The most significant development in materials science since graphene is the ability to stack different 2D crystal layers with atomic precision to create heterostructures whose properties can be engineered rather than discovered. Novoselov presents this concept — materials on demand — as a genuine paradigm shift: for the first time in history, materials scientists are no longer limited to what nature provides or what chemistry can accidentally produce. They can design structures with specific optical, electrical, mechanical, and thermal properties from first principles. He examines the current state of this capability, the applications beginning to emerge in electronics, photonics, and energy, and the role that AI and machine learning are starting to play in navigating a design space too vast for human intuition alone.
Novoselov's current research at the Institute for Functional Intelligent Materials is focused on applying artificial intelligence to the discovery and design of new materials. In this keynote he examines why the intersection of AI and materials science is one of the most productive in all of applied research: the number of possible 2D heterostructure combinations is astronomically large, but AI can identify patterns, predict properties, and suggest configurations that no human researcher would explore. He connects this to the broader question of what AI means for scientific discovery, how the relationship between human intuition and machine pattern recognition is evolving in laboratory science, and what classes of new materials — including functional intelligent materials with characteristics of biological systems — this combination might eventually produce.

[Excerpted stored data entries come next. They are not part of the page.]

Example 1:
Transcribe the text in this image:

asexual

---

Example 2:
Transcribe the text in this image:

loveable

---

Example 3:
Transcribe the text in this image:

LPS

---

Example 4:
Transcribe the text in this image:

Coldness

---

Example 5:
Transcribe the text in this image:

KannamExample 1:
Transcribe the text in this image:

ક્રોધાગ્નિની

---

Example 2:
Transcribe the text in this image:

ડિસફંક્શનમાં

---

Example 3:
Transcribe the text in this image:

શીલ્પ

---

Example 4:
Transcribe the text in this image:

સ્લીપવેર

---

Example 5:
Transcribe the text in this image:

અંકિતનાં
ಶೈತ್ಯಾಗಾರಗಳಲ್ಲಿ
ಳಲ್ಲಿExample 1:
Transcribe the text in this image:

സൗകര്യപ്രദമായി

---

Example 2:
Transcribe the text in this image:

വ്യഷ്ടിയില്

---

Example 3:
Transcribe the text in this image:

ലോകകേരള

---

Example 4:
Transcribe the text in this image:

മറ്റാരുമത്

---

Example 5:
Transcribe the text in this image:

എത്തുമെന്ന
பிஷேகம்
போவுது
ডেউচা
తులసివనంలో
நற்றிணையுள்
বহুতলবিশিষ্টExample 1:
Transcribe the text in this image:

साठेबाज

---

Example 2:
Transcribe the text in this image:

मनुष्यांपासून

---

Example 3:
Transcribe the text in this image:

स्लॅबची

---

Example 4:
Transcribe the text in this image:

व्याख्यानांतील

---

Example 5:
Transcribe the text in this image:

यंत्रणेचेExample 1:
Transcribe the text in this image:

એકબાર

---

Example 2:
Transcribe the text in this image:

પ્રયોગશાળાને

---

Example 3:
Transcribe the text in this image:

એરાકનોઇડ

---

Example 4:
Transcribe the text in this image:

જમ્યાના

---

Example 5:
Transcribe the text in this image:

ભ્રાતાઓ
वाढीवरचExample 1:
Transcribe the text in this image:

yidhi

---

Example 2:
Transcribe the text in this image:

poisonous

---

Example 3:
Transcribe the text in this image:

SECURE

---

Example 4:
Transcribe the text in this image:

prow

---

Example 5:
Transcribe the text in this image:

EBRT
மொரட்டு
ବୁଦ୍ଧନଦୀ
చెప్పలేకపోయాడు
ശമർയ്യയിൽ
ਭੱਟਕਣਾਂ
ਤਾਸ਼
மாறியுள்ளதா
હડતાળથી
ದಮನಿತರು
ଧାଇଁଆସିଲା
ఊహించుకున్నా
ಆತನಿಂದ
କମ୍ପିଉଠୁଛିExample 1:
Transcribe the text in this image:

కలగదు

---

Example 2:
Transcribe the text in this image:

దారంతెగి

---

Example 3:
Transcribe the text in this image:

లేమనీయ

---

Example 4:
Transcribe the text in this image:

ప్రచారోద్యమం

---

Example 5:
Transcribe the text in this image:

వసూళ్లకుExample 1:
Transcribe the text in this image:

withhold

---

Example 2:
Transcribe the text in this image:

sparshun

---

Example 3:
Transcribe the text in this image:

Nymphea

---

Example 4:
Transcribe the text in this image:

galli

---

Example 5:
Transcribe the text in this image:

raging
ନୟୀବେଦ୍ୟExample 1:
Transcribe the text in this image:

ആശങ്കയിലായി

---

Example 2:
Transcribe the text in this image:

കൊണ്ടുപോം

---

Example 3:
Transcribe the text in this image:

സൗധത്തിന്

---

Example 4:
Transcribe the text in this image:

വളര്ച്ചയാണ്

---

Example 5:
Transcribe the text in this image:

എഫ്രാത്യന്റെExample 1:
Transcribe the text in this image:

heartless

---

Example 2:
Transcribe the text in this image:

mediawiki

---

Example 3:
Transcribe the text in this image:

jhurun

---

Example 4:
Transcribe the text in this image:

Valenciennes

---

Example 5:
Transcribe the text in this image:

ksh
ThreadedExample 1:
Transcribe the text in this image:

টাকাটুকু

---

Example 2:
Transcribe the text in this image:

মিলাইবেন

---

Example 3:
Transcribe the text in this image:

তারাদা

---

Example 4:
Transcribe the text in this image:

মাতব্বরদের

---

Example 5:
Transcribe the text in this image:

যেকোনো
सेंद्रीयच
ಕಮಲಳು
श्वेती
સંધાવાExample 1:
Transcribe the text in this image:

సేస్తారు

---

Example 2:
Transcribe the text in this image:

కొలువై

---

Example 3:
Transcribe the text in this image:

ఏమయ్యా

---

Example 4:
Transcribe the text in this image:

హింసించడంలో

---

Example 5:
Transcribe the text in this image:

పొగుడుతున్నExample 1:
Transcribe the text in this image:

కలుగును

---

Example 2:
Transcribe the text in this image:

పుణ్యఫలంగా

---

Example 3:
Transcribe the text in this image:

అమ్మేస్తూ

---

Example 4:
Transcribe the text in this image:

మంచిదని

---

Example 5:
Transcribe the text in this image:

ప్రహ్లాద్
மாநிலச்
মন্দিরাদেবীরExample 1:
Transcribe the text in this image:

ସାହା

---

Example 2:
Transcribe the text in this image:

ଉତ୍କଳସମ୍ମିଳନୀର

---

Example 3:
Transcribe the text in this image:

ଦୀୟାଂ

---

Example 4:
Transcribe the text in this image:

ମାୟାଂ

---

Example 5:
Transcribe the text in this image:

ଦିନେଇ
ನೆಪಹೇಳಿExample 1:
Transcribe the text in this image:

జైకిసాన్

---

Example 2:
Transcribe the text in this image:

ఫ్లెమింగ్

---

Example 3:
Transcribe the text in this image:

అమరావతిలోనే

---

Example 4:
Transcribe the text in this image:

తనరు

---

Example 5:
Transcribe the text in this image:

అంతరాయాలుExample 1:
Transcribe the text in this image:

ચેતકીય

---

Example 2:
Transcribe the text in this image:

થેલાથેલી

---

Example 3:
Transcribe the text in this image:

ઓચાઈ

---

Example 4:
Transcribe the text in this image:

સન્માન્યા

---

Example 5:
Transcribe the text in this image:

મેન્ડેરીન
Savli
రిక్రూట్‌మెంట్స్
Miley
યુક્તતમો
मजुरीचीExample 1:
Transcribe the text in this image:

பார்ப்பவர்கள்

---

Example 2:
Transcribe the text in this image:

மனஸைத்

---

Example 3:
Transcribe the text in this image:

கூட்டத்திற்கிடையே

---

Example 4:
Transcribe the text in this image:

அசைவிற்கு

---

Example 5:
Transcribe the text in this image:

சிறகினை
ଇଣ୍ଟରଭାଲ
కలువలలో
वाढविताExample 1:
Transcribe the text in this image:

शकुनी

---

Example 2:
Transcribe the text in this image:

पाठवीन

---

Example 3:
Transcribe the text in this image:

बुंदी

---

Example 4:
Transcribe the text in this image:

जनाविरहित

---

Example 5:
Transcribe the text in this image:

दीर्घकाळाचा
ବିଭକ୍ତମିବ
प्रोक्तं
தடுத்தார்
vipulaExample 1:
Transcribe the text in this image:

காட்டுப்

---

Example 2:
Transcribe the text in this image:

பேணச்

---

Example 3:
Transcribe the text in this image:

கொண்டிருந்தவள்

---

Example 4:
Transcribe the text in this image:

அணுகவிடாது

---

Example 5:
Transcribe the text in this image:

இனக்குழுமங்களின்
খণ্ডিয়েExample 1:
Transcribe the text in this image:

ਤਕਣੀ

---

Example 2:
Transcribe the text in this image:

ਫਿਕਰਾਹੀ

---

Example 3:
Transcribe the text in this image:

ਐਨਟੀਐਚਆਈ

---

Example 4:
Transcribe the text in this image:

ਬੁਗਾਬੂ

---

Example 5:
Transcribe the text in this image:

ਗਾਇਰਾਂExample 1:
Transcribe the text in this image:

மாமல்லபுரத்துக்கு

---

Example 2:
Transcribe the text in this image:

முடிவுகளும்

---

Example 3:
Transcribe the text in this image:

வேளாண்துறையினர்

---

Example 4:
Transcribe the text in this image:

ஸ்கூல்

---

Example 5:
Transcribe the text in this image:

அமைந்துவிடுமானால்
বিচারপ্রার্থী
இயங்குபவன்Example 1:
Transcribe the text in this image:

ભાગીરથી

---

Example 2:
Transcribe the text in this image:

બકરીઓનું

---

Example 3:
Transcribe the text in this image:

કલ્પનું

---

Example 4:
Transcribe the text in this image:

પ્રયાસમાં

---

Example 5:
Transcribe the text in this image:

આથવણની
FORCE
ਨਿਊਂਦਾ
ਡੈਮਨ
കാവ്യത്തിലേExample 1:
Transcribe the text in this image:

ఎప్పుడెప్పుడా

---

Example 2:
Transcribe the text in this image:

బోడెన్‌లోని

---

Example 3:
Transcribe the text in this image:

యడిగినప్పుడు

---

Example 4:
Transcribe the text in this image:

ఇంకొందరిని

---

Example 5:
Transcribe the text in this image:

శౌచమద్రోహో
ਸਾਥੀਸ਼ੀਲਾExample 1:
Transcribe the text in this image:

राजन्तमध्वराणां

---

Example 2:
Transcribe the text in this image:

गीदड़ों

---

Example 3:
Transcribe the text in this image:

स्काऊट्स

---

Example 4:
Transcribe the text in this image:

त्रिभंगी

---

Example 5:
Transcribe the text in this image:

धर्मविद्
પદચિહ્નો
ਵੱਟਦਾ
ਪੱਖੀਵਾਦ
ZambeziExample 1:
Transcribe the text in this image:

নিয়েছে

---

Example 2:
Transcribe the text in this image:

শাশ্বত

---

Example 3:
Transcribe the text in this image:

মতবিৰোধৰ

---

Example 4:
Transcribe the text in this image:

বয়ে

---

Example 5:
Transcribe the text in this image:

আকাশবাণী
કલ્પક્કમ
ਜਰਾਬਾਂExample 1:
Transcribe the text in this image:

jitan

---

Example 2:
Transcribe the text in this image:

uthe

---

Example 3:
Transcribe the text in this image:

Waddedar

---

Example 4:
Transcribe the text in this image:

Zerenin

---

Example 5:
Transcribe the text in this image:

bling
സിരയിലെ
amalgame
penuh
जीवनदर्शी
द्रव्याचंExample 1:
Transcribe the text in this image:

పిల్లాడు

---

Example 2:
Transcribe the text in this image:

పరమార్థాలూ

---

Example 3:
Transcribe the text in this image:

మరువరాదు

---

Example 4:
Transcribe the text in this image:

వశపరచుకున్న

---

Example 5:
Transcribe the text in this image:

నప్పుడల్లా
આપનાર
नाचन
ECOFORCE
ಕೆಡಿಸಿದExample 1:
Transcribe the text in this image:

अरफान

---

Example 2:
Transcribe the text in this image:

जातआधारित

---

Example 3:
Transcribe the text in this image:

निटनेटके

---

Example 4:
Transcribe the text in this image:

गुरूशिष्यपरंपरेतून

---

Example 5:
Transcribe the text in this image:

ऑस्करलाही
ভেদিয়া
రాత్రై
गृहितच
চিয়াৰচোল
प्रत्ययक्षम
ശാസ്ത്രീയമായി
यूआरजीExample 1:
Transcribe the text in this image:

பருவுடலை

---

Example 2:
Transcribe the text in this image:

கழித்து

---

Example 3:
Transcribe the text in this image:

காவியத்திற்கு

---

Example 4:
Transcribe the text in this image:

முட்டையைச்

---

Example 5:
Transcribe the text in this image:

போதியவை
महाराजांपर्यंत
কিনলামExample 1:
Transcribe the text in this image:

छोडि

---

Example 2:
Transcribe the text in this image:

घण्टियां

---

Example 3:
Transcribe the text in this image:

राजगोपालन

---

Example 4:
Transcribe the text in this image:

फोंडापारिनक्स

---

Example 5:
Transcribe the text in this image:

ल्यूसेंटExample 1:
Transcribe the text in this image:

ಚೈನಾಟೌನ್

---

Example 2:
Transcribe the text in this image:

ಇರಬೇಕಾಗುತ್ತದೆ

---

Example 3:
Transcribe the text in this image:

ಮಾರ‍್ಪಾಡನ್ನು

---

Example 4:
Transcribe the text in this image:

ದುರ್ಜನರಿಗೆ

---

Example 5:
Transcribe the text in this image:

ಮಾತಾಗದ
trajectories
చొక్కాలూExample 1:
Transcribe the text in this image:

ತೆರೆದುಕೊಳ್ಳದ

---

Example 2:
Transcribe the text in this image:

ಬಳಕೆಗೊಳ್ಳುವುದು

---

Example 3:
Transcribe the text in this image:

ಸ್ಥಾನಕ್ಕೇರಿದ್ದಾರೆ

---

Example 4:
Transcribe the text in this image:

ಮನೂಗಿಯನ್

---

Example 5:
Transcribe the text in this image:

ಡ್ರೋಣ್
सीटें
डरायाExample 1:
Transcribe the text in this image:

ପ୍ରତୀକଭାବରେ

Graphene was discovered not through a focused research program aimed at finding it but through what Novoselov and Geim describe as "Friday evening experiments" — playful, low-stakes investigations driven by curiosity rather than grant objectives. In this keynote, Novoselov reflects on what that story reveals about how transformative scientific discovery actually happens, why the most productive research environments protect space for exploratory work that has no guaranteed outcome, and what organizations outside science can learn from the culture of basic research about the conditions that allow genuine innovation to emerge. A keynote that resonates deeply with R&D leaders, innovation strategists, and anyone thinking about how to build environments where breakthrough thinking is possible.